In short: Anthropic says its new, unreleased AI model, Claude Mythos Preview, is too risky to release publicly, so it is only sharing it with a large industry group to study cyber defenses.
Anthropic has announced an unreleased AI model called Claude Mythos Preview. The company says it is not safe to make it available to the public right now because of cybersecurity concerns.
The model was discussed on the April 9, 2026 episode of Hard Fork, a podcast from The New York Times hosted by Kevin Roose and Casey Newton. The hosts said rumors about the model circulated before the announcement, including a leaked draft blog post from about two weeks earlier.

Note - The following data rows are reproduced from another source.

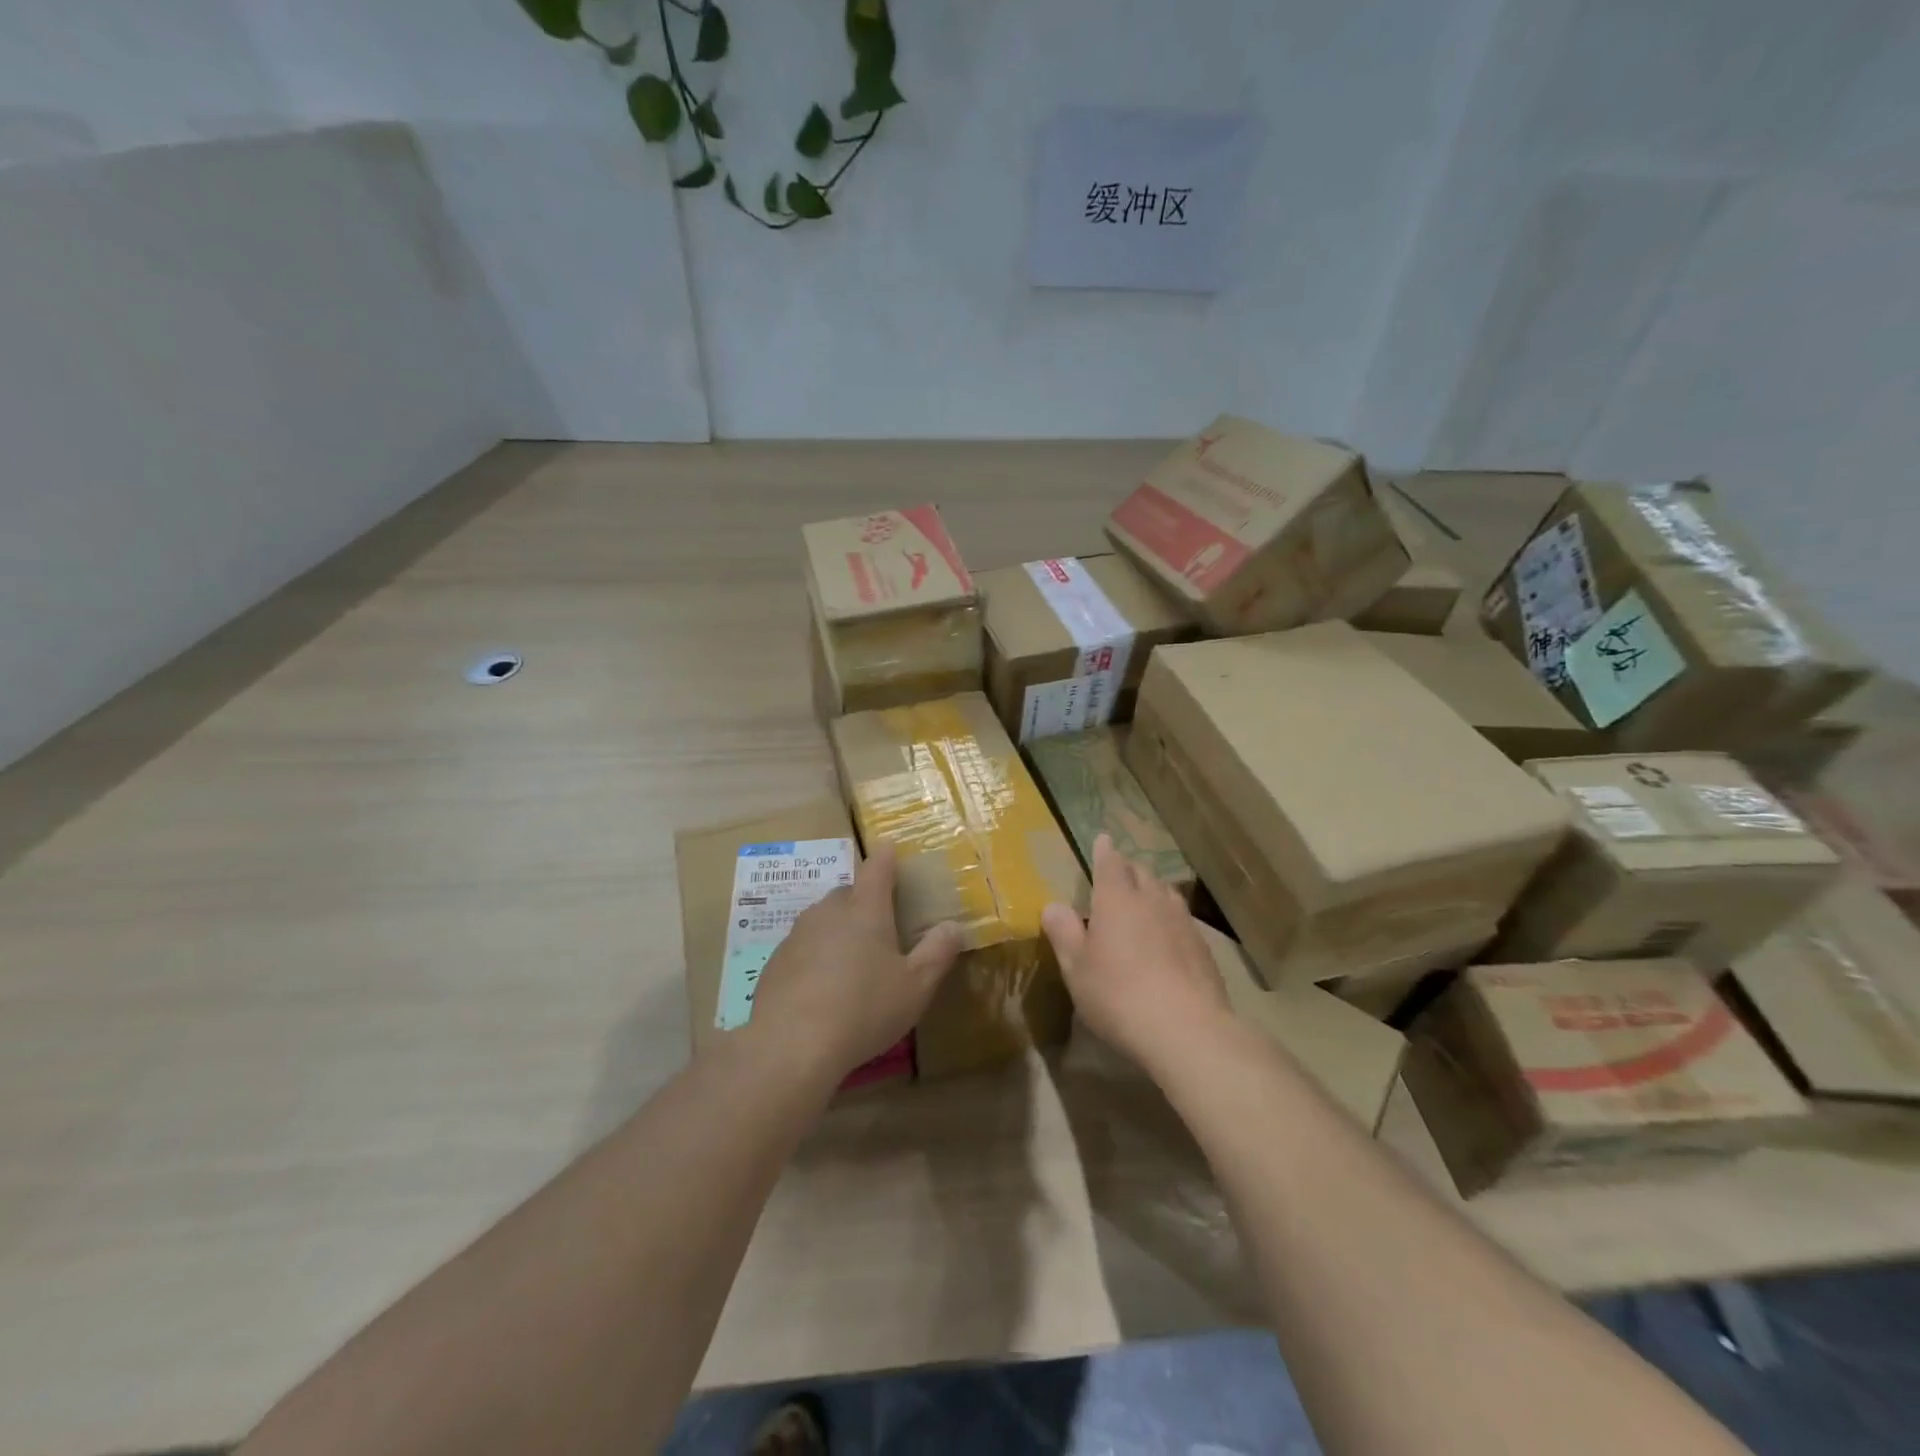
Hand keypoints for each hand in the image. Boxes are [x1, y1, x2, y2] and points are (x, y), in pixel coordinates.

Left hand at [747, 842, 963, 1081]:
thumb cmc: (864, 1009)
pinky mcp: (776, 961)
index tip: (890, 847)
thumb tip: (953, 925)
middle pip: (849, 893)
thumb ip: (938, 952)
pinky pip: (803, 947)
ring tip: (852, 960)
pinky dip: (815, 956)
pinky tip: (821, 987)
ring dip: (838, 929)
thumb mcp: (916, 986)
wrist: (790, 1045)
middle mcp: (829, 911)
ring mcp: (797, 934)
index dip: (886, 857)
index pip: (877, 868)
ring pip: (823, 919)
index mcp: (866, 909)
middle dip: (864, 901)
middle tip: (880, 925)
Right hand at [1042, 834, 1232, 1078]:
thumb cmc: (1118, 994)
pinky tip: (1168, 937)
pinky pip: (1183, 919)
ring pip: (1166, 893)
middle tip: (1119, 873)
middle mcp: (1152, 900)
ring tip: (1144, 899)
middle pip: (1142, 873)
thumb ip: (1064, 932)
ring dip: (1153, 890)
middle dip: (1129, 869)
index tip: (1103, 839)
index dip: (1104, 851)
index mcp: (1116, 899)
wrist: (1186, 1029)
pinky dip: (1170, 919)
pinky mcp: (1203, 947)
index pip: (1110, 863)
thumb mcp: (1076, 967)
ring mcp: (1182, 922)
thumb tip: (1053, 905)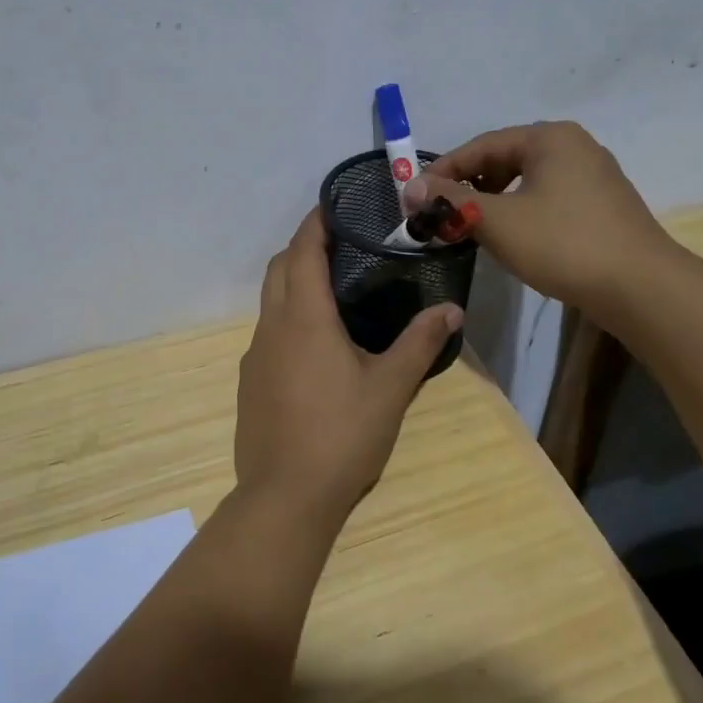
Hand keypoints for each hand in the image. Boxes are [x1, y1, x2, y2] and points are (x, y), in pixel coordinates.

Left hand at [234, 209, 462, 526]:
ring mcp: (255, 356)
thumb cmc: (342, 435)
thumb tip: (452, 309)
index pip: (303, 251)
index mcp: (303, 318)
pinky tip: (316, 346)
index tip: (334, 205)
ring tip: (333, 291)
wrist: (285, 497)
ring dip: (293, 284)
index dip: (316, 223)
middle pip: (279, 269)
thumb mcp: (390, 388)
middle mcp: (272, 328)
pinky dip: (287, 318)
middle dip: (303, 247)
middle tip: (341, 245)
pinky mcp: (250, 383)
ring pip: (270, 302)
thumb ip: (420, 343)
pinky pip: (268, 333)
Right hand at [401, 121, 681, 321]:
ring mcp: (593, 174)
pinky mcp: (602, 203)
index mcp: (549, 138)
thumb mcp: (496, 221)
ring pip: (526, 179)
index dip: (443, 170)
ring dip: (492, 200)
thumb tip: (409, 186)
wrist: (641, 287)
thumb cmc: (562, 244)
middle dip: (468, 185)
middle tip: (441, 213)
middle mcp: (573, 145)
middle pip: (504, 159)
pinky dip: (520, 209)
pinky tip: (511, 235)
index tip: (416, 196)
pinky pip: (547, 196)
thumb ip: (450, 200)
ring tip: (471, 226)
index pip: (481, 145)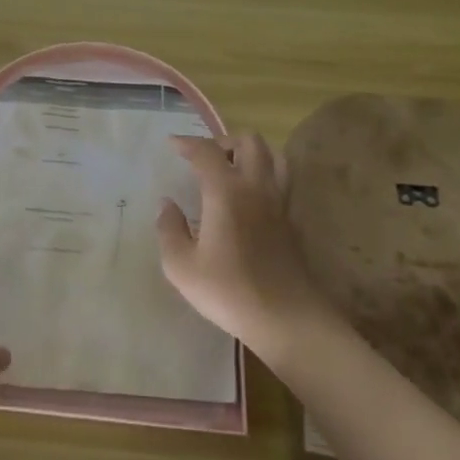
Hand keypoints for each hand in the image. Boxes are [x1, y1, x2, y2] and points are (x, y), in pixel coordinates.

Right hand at [156, 133, 333, 362]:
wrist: (287, 319)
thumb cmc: (229, 291)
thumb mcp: (182, 267)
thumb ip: (169, 229)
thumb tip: (167, 205)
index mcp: (226, 191)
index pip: (206, 151)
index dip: (187, 143)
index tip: (173, 144)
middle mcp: (256, 187)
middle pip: (249, 141)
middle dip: (224, 141)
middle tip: (205, 158)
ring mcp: (279, 202)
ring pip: (273, 156)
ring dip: (251, 153)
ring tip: (232, 169)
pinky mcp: (292, 221)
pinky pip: (282, 181)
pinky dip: (265, 175)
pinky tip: (250, 198)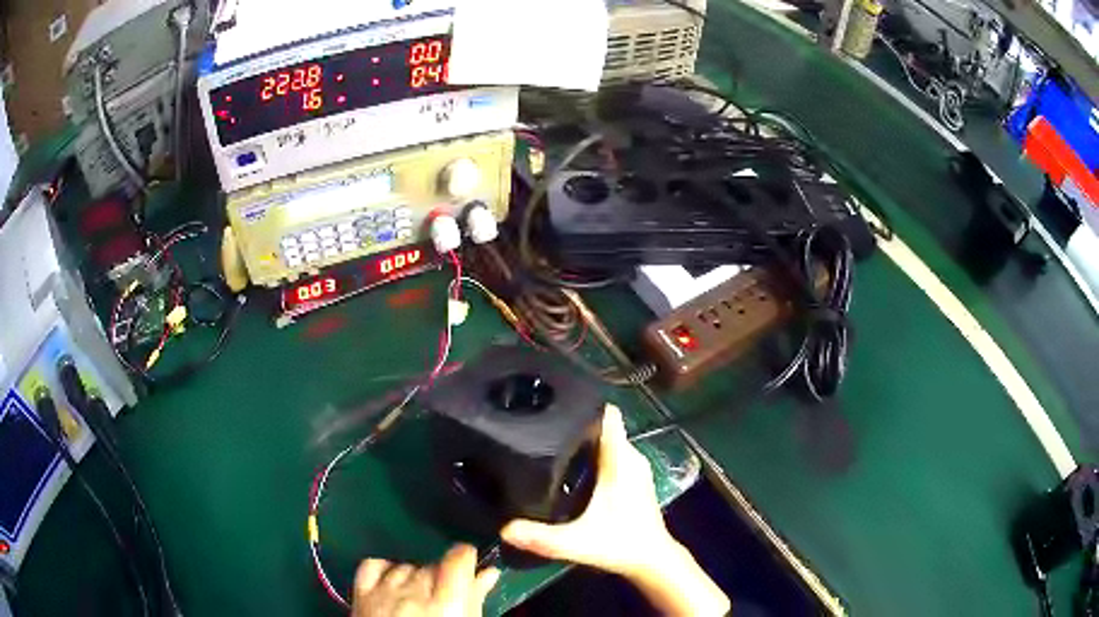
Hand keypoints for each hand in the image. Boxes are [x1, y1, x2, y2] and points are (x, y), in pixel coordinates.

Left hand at [352, 544, 499, 616]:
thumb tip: (488, 574)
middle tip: (445, 599)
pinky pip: (373, 565)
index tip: (470, 566)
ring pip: (406, 566)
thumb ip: (476, 599)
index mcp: (447, 603)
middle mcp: (415, 592)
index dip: (466, 558)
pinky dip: (385, 569)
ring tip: (420, 600)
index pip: (458, 557)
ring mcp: (385, 591)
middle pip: (432, 565)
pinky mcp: (362, 594)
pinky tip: (394, 582)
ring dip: (416, 577)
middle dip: (441, 577)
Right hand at [501, 405, 729, 615]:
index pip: (607, 416)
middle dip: (575, 421)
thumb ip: (542, 537)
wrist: (652, 559)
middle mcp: (630, 457)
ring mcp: (635, 466)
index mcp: (620, 461)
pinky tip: (570, 464)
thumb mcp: (577, 542)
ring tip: (549, 440)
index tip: (555, 400)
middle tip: (540, 423)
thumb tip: (504, 528)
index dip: (583, 404)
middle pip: (603, 425)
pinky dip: (593, 452)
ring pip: (607, 439)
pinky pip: (612, 452)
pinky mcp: (634, 477)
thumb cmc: (620, 544)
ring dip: (583, 437)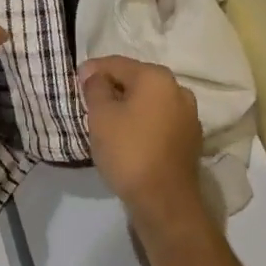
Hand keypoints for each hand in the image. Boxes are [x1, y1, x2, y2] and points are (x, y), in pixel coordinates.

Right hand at [79, 56, 206, 226]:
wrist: (164, 201)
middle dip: (112, 88)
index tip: (75, 83)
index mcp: (156, 77)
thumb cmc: (128, 151)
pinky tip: (129, 138)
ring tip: (107, 122)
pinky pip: (160, 120)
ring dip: (128, 106)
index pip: (117, 64)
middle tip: (89, 103)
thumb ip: (95, 87)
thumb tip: (94, 73)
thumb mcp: (101, 115)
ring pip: (149, 101)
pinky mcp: (190, 139)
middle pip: (136, 80)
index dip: (93, 70)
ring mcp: (188, 115)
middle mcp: (178, 89)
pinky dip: (143, 122)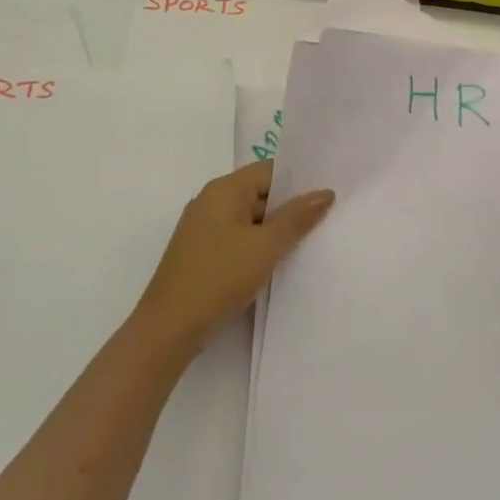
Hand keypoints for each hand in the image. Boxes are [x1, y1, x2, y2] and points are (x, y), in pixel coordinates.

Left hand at [133, 161, 333, 356]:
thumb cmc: (220, 277)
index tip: (329, 193)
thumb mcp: (266, 246)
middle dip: (290, 207)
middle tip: (328, 218)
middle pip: (260, 193)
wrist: (169, 328)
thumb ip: (297, 217)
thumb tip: (325, 193)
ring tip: (309, 241)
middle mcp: (211, 201)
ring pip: (250, 218)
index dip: (299, 180)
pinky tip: (279, 262)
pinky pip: (239, 238)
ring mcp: (204, 228)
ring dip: (276, 229)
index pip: (269, 170)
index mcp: (224, 190)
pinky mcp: (202, 253)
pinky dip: (259, 245)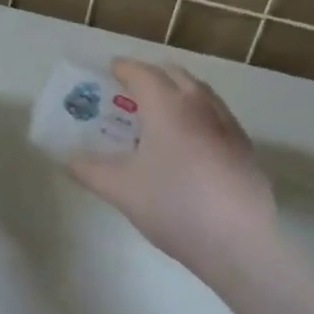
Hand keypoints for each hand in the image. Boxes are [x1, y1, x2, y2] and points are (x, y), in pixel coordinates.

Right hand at [67, 60, 277, 279]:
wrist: (240, 244)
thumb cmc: (174, 206)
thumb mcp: (121, 190)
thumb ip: (90, 170)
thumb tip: (68, 159)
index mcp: (167, 106)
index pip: (141, 73)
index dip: (123, 69)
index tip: (109, 71)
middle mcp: (200, 106)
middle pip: (174, 75)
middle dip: (151, 75)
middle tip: (131, 92)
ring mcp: (228, 126)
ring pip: (200, 93)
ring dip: (178, 92)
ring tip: (159, 113)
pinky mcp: (244, 149)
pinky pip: (216, 116)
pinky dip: (197, 115)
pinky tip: (189, 144)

On the show, the hosts described the buzz around Mythos as unusually tense, with people asking whether a model like this could make hacking easier or expose weaknesses across widely used software. They raised the idea of a “rewrite all software” moment, meaning companies might feel pressured to rethink how programs are built and secured, if the risks are as serious as feared.
Anthropic says it is giving access to Claude Mythos Preview only to Project Glasswing, a consortium of more than 40 tech companies. The goal is for these companies to work together on defenses against possible cyberattacks that the model could help enable. Anthropic has not shared full technical details or any public release timeline.
Cybersecurity is the protection of computers and online services from break-ins, like locks and alarms for the internet. If a powerful AI system can help attackers find and exploit weaknesses faster, everyday people could feel it through more data theft, service outages, and fraud. This limited release is meant to give defenders a head start, but it also raises questions about how much the public should be told about high-risk AI tools before they are widely available.